Business components therefore follow the same rules as regular Composable functions—except that they have a receiver on one of the centralized interfaces. For example, here is an imaginary user profile:

// Somewhere else in the application, we have declared the list of components
// we want to use.
interface FooComponents : Texts, Buttons, LinearLayouts, Images

@Composable
fun FooComponents.UserProfile(user: User) {
	Row {
		SmallImage(user.profilePicture)
		Title(user.name)
	}
}

We automatically have access to all components we declared, and cannot accidentally call any other.

Implementing a design component specification

As we saw previously, design components declare a specification interface, but we didn't mention how to implement that interface.

A tricky concern is that specification interfaces can have dependencies on other specification interfaces. For example, a button will probably need to call a loading indicator when an action is in-progress—but if the user selects a different loading indicator design, we want the loading indicator that appears inside the button to respect that!

To be able to get this to work, we need to be a bit creative. We implement design components as interfaces too. For example, to implement the earlier example (where "Magic" is an imaginary design system):

interface MagicButtons : Buttons {
	
	@Composable
	override fun ButtonSpec(title: String, onClick: () -> Unit, disabled: Boolean) {
		// …
	}
}

When generating these overrides with IntelliJ, it forgets the @Composable annotation, which is necessary (otherwise, the code doesn't compile).

This ensures that all component implementations are combined into a single design system in which all implementations have access to all others, if needed.

If a dependency on another component is optional, it is also possible to test its presence with if (this is OptionalCompoennt), though we recommend mandatory dependencies on most cases.

Creating a design system

Creating a design system is therefore just the combination of multiple specification implementation interfaces into a single object, to conform to the centralized interface required by the application. Since everything is an interface…

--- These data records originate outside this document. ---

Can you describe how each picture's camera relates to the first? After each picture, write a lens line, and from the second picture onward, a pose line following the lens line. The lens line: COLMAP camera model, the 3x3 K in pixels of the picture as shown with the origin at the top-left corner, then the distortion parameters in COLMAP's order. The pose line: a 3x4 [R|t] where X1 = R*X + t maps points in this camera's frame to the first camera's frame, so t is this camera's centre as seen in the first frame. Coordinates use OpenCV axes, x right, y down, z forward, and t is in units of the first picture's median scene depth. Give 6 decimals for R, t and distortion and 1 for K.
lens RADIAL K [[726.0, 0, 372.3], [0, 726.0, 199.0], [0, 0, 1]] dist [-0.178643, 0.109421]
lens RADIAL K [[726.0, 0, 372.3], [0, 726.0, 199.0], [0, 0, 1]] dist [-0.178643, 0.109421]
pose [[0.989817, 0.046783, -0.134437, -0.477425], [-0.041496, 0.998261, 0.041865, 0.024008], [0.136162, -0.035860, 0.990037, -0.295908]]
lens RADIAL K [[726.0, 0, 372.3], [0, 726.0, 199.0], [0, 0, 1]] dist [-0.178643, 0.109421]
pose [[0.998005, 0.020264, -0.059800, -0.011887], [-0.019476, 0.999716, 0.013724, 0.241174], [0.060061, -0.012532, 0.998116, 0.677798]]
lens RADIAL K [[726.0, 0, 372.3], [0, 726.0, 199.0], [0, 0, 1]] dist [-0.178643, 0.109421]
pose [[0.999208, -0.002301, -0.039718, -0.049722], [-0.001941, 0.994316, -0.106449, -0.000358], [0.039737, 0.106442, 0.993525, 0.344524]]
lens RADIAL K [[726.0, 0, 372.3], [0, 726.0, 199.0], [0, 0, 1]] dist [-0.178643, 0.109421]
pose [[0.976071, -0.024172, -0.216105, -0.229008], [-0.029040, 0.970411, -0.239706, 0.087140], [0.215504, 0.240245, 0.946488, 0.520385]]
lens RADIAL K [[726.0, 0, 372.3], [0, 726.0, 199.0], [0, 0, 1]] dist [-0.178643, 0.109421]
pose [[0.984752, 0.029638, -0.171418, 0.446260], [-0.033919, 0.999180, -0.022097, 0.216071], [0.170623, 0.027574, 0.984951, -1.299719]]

object MagicDesignSystem :
	DesktopUI,    // implement the variant of the centralized implementation you want
	MagicButtons, // next, we delegate the implementation of all components to the spec interfaces
	MagicStyledTexts,
	MagicLinearLayouts,
	MagicCards,
	MagicSystemMenus

When our application starts, we can simply bring the material design into scope to be able to call any other component:

@Composable
fun AppEntrypoint() {
	with(MagicDesignSystem) {
		UserProfile(/* … */)
	}
}

Finally, because all design systems have, by definition, a common interface (in this example, one of CommonUI, DesktopUI or CLI), it is trivial to write code that selects between multiple of them to switch the design system at runtime.

Bonus: NoUI

Have you ever wanted to accept a @Composable lambda parameter in a function you're writing, but have hesitated because it would allow invoking UI components, and it would make no sense in the place where you are using it?

Well, the pattern we're using here means that all components are naturally scoped to a single interface. Through a bit of DslMarker magic, we can create an object that forbids using any component, which we call NoUI:

@Composable
fun DesktopUI.HomePage(
	// …
	content: @Composable () -> Unit,
	state: @Composable NoUI.() -> Unit,
) {
	// …
}

In this example, the content parameter accepts a lambda that can call any composable function, as well as any component declared in DesktopUI (because it will be available on the call-site). However, the state parameter only accepts calls to non-component composable functions (e.g. remember) but isn't allowed to call any UI component!